To define the incidence, predictors and prognosis of the first hospital delirium episode in Parkinson's disease (PD) and atypical parkinsonism (AP), we identified the first hospital episode of delirium after diagnosis in the Parkinsonism Incidence in North-East Scotland (PINE) study, a prospective community-based incidence cohort of parkinsonism, using chart-based criteria to define delirium. Of 296 patients (189=PD, 107=AP [dementia with Lewy bodies, progressive supranuclear palsy, multiple system atrophy, vascular parkinsonism]), 152 developed delirium (PD = 98, AP = 54). Incidence of first hospital delirium episode per 100 person years was 8.1 (95% confidence interval [CI] 6.6-9.9) in PD and 18.5 (95% CI 13.9-24.7) in AP. Independent predictors of delirium were atypical parkinsonism (Hazard ratio [HR] vs PD = 2.83 [95% CI 1.60-5.03], age in PD but not in AP (HR for 10-year increase 2.29 [95% CI 1.74-3.02]), baseline MMSE (HR = 0.94 [95% CI 0.89-0.99]), APOE ε4 in PD (HR 2.16 [95% CI 1.15-4.08]), and MAPT H1/H1 in PD (HR 2.08 [95% CI 1.08-4.00]). Hazards of dementia and death after delirium vs before delirium were increased (dementia: HR = 6.93 [95% CI 4.18-11.48] in parkinsonism; death: HR = 3.76 [95% CI 2.65-5.35] in PD, 1.59 [95% CI 1.04-2.42] in AP). Delirium is a common non-motor feature of PD and AP and is associated with increased hazards of dementia and mortality.

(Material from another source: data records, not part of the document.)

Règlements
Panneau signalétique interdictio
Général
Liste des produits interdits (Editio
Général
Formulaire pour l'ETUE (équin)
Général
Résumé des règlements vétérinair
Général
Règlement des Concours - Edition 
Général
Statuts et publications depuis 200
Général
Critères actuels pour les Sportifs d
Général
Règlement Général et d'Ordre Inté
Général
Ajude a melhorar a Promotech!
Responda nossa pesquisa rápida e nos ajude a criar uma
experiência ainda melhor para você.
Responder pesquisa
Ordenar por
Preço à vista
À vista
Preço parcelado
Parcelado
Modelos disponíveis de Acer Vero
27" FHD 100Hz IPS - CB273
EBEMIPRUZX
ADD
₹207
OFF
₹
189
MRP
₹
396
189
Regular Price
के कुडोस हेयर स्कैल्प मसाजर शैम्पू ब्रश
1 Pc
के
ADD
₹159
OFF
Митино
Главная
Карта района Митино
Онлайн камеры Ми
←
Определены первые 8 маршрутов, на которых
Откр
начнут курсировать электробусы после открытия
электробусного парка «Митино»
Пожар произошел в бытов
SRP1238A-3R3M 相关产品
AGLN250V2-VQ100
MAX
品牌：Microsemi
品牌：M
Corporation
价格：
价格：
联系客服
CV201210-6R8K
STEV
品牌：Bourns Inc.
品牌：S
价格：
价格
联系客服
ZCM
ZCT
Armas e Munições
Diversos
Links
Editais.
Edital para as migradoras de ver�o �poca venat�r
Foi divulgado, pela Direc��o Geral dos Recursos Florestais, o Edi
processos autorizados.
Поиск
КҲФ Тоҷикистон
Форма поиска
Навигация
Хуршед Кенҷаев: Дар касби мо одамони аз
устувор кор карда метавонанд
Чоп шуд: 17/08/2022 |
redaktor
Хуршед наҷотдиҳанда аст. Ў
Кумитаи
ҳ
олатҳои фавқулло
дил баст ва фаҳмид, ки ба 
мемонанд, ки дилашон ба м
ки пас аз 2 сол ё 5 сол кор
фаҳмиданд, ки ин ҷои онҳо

Whether interventions for early identification and treatment improve outcomes requires investigation.

摘要

为了明确帕金森病(PD)和非典型帕金森综合征(AP)患者首次住院时谵妄发作的发生率、预测因素及预后,我们在苏格兰东北部帕金森综合征发病率(PINE)研究中,确定了帕金森综合征患者确诊后首次住院的谵妄发作情况。该研究是一项基于社区的帕金森综合征前瞻性发病率队列研究,采用基于病历的标准来定义谵妄。在296例患者中(189例为PD,107例为AP[路易体痴呆、进行性核上性麻痹、多系统萎缩、血管性帕金森综合征]),152例出现谵妄(PD = 98例,AP = 54例)。PD患者每100人年首次住院谵妄发作的发生率为8.1(95%置信区间[CI] 6.6 - 9.9),AP患者为18.5(95% CI 13.9 - 24.7)。谵妄的独立预测因素为非典型帕金森综合征(与PD相比,风险比[HR] = 2.83 [95% CI 1.60 - 5.03])、PD患者的年龄(但AP患者不是,每增加10岁的HR为2.29 [95% CI 1.74 - 3.02])、基线简易精神状态检查表(MMSE)(HR = 0.94 [95% CI 0.89 - 0.99])、PD患者的载脂蛋白Eε4(HR 2.16 [95% CI 1.15 - 4.08])以及PD患者的微管相关蛋白tau基因H1/H1(HR 2.08 [95% CI 1.08 - 4.00])。与谵妄发作前相比,谵妄发作后痴呆和死亡的风险增加(帕金森综合征患者中痴呆:HR = 6.93 [95% CI 4.18 - 11.48];PD患者中死亡:HR = 3.76 [95% CI 2.6 — 5.35],AP患者中为1.59 [95% CI 1.04 - 2.42])。谵妄是PD和AP常见的非运动症状,且与痴呆和死亡风险增加相关。早期识别和治疗干预措施是否能改善预后有待研究。